Students cover free speech wall with vulgar anti-Trump graffiti
- A "Free Speech Wall" erected by the Cal Poly College Republicans to commemorate the fall of the Berlin Wall was recently defaced with graffiti reading, "please eat my a**, Trump."
- The graffiti, written across the entire wall in bright blue and red spray paint, completely covers other messages that had been written on the wall previously.
- School President Jeffrey Armstrong warned students in advance that the wall might contain "offensive and deeply hurtful" messages, and a spokesperson subsequently confirmed that the graffiti is considered free speech.
A Free Speech Wall erected by the College Republicans at California Polytechnic State University, San Luis Obispo (Cal Poly-SLO), was defaced last Tuesday morning with a message urging President Donald Trump to “please eat my a**.”
The statement, written across the entire wall in bright blue and red spray paint early in the morning, covers other students’ writing on the wall.
The Free Speech Wall was built at the school to commemorate the fall of the Berlin Wall. It was set to be taken down on November 9, the same day in history that the real Berlin Wall was torn down in 1989. The wall was designed to be a tool to celebrate free speech in the United States.
While students can write on the wall, they were asked by College Republicans at Cal Poly-SLO to consider others’ right to their own ideas and opinions.

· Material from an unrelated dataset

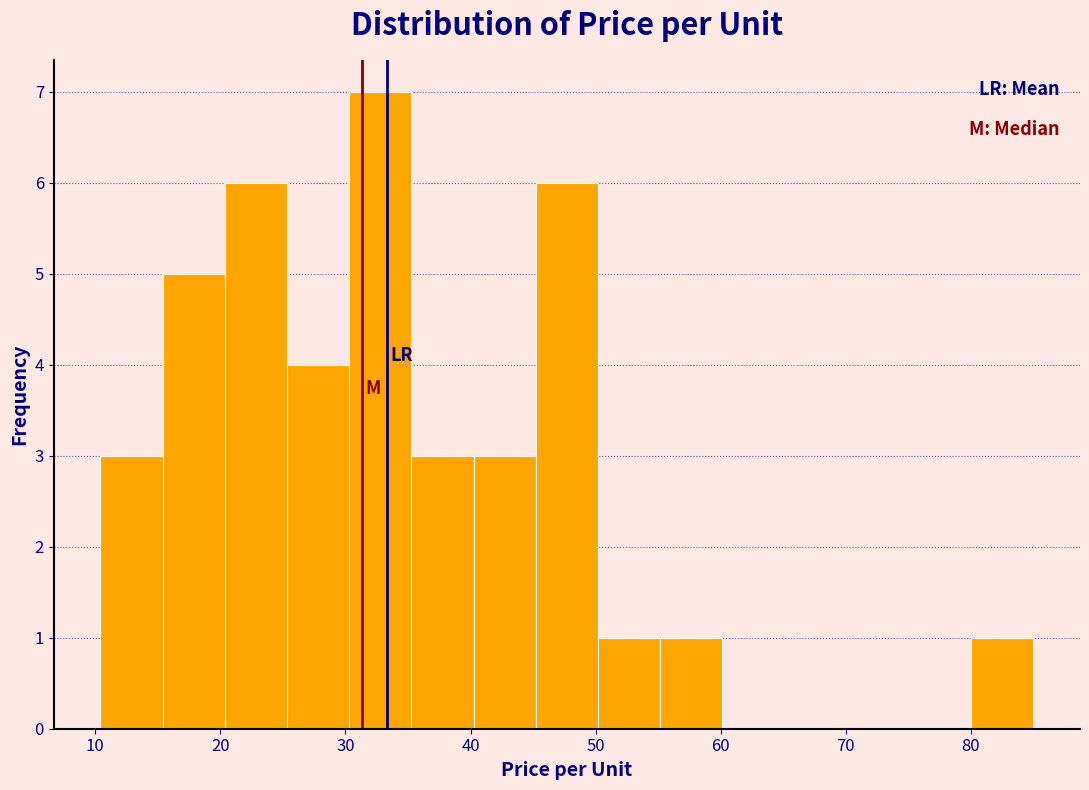

Over which range of the x-axis is the bar tallest?

30 to 35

“The Cal Poly College Republican Club welcomes all groups and individuals who wish to express their right to free speech, but ask that everyone be courteous to others’ ideas as diversity of thought is the foundation of our freedom,” reads a statement released by the group. “There will be things written on the wall that people will not agree with, but that is an inevitable outcome in a free society. The point, however, is not to emphasize the differences in thought, but to celebrate the fact that, as Americans, we are allowed to think differently.”
The president of Cal Poly-SLO, Jeffrey D. Armstrong, also sent out a mass email to the community discussing the wall ahead of the event.
“Some people have chosen to exercise their right to free speech by adding comments and drawings on the wall that have been offensive and deeply hurtful to members of the campus community,” Armstrong wrote. “While we support everyone’s right to express a variety of views and opinions on campus, we hope you will consider how your contributions might impact those who have felt marginalized, denigrated, or demeaned.”
“As a public university, Cal Poly embraces its obligation to uphold freedom of speech and fully supports the right of all of its campus community members to express themselves and speak out about their opinions—even those with whom others may disagree,” Media Relations Director Matt Lazier told Campus Reform. “The expression of differing opinions is what allows our students to hone their critical thinking skills by evaluating a spectrum of information and reaching informed and intelligent conclusions.”
The Cal Poly-SLO College Republicans declined to comment for this article.